ESS is very effective at blocking this attack, but not everyone can use it. For example, we bought ThinkPads around one and a half years ago, but sadly they do not have a secure sensor for the camera because they use AMD chips and not Intel"s.
Okay, so we have a problem. How do we fix it? According to Osswald and David, a proper patch is very "difficult" or even impossible to implement without a massive redesign, because it hits the fundamental architecture of how non-ESS systems store that biometric data.
For now, if you are on a business machine using Windows Hello without ESS, they recommend that you disable the biometrics entirely and use something like a PIN instead.
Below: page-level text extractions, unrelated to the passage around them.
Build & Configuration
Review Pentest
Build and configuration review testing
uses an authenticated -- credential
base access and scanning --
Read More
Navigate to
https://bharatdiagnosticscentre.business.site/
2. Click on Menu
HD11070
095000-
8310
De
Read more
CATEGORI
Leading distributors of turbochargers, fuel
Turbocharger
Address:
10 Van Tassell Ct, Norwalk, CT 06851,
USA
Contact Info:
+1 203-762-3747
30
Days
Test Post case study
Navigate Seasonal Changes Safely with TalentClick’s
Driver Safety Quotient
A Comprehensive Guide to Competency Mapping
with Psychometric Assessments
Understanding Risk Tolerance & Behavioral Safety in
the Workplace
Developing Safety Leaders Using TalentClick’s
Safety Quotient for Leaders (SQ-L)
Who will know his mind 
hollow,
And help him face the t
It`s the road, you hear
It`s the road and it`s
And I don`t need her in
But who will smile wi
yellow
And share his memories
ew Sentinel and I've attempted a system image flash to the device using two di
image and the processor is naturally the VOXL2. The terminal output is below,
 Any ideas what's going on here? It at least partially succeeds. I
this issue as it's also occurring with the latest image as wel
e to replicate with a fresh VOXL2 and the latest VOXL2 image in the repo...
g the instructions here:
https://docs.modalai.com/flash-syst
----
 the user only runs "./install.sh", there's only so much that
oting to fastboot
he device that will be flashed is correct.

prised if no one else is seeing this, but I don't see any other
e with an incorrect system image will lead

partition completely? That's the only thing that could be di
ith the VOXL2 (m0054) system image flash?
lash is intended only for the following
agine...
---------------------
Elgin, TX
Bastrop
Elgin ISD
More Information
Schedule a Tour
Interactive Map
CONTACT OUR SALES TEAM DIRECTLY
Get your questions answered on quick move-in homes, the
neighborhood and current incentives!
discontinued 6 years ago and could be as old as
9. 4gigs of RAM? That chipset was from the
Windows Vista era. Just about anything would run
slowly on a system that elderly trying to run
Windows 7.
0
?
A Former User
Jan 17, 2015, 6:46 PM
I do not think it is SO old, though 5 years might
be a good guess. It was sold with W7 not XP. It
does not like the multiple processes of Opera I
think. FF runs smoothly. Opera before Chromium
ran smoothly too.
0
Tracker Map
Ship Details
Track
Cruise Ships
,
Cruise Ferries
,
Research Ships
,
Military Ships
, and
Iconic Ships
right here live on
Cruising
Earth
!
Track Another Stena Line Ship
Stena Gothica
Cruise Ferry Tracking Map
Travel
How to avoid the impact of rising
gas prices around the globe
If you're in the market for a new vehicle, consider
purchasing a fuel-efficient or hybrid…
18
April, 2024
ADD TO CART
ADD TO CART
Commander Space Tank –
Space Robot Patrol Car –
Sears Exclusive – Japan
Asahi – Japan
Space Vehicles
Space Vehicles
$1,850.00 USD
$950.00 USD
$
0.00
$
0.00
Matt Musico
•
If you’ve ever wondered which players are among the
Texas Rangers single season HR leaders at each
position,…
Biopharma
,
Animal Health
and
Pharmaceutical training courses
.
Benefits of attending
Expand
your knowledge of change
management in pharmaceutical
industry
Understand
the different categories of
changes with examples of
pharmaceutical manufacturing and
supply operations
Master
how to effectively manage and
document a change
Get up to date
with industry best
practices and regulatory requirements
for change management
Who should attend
The easiest way to check if your machine supports ESS is to go to your system settings. In your account"s "Sign-in options", you may find a toggle labeled "Sign in with an external camera or fingerprint reader".
When that switch is off, ESS is active, which also means that the USB fingerprint reader you bought will not work for logging into Windows. Flip it on, and you disable the feature, letting your external peripherals work at the cost of that extra security.
Microsoft says that some "Windows Hello compatible" peripherals can enable ESS on your device. While this does not pose a security risk, it puts you in a bind. The company suggests that if you must use one, you should plug it in before the first boot and basically never unplug it. Full, proper support for external devices with ESS is not even expected until late 2025.